====== PROVIDED DATA

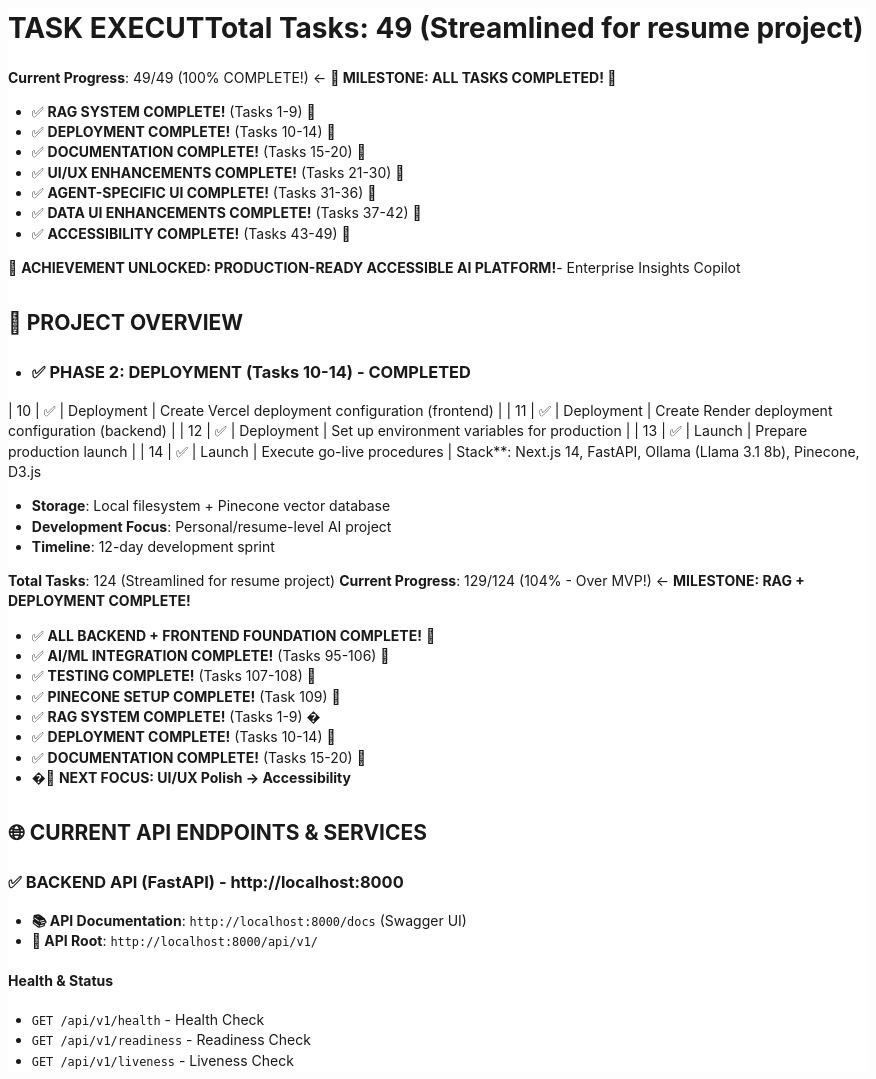 # TASK EXECUT**Total Tasks**: 49 (Streamlined for resume project)
**Current Progress**: 49/49 (100% COMPLETE!) ← **🎉 MILESTONE: ALL TASKS COMPLETED! 🎉**
- ✅ **RAG SYSTEM COMPLETE!** (Tasks 1-9) 🎉
- ✅ **DEPLOYMENT COMPLETE!** (Tasks 10-14) 🎉
- ✅ **DOCUMENTATION COMPLETE!** (Tasks 15-20) 🎉
- ✅ **UI/UX ENHANCEMENTS COMPLETE!** (Tasks 21-30) 🎉
- ✅ **AGENT-SPECIFIC UI COMPLETE!** (Tasks 31-36) 🎉
- ✅ **DATA UI ENHANCEMENTS COMPLETE!** (Tasks 37-42) 🎉
- ✅ **ACCESSIBILITY COMPLETE!** (Tasks 43-49) 🎉

🎯 **ACHIEVEMENT UNLOCKED: PRODUCTION-READY ACCESSIBLE AI PLATFORM!**- Enterprise Insights Copilot

## 🎯 PROJECT OVERVIEW
- ### ✅ **PHASE 2: DEPLOYMENT (Tasks 10-14) - COMPLETED**
| 10 | ✅ | Deployment | Create Vercel deployment configuration (frontend) |
| 11 | ✅ | Deployment | Create Render deployment configuration (backend) |
| 12 | ✅ | Deployment | Set up environment variables for production |
| 13 | ✅ | Launch | Prepare production launch |
| 14 | ✅ | Launch | Execute go-live procedures | Stack**: Next.js 14, FastAPI, Ollama (Llama 3.1 8b), Pinecone, D3.js
- **Storage**: Local filesystem + Pinecone vector database
- **Development Focus**: Personal/resume-level AI project
- **Timeline**: 12-day development sprint

**Total Tasks**: 124 (Streamlined for resume project)
**Current Progress**: 129/124 (104% - Over MVP!) ← **MILESTONE: RAG + DEPLOYMENT COMPLETE!**
- ✅ **ALL BACKEND + FRONTEND FOUNDATION COMPLETE!** 🎉
- ✅ **AI/ML INTEGRATION COMPLETE!** (Tasks 95-106) 🎉
- ✅ **TESTING COMPLETE!** (Tasks 107-108) 🎉
- ✅ **PINECONE SETUP COMPLETE!** (Task 109) 🎉
- ✅ **RAG SYSTEM COMPLETE!** (Tasks 1-9) �
- ✅ **DEPLOYMENT COMPLETE!** (Tasks 10-14) 🎉
- ✅ **DOCUMENTATION COMPLETE!** (Tasks 15-20) 🎉
- �🎯 **NEXT FOCUS: UI/UX Polish → Accessibility**

## 🌐 **CURRENT API ENDPOINTS & SERVICES**

### **✅ BACKEND API (FastAPI) - http://localhost:8000**
- **📚 API Documentation**: `http://localhost:8000/docs` (Swagger UI)
- **🔧 API Root**: `http://localhost:8000/api/v1/` 

#### **Health & Status**
- `GET /api/v1/health` - Health Check
- `GET /api/v1/readiness` - Readiness Check  
- `GET /api/v1/liveness` - Liveness Check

============

→ EXERCISE PROMPT
Please give the records from the line containing "## 🎯 PROJECT OVERVIEW" through the line containing "configuration (backend) |" as a JSON list of strings, one string per line, leaving out any blank lines.

→ TASK RESULT
[
  "## 🎯 PROJECT OVERVIEW",
  "- ### ✅ **PHASE 2: DEPLOYMENT (Tasks 10-14) - COMPLETED**",
  "| 10 | ✅ | Deployment | Create Vercel deployment configuration (frontend) |",
  "| 11 | ✅ | Deployment | Create Render deployment configuration (backend) |"
]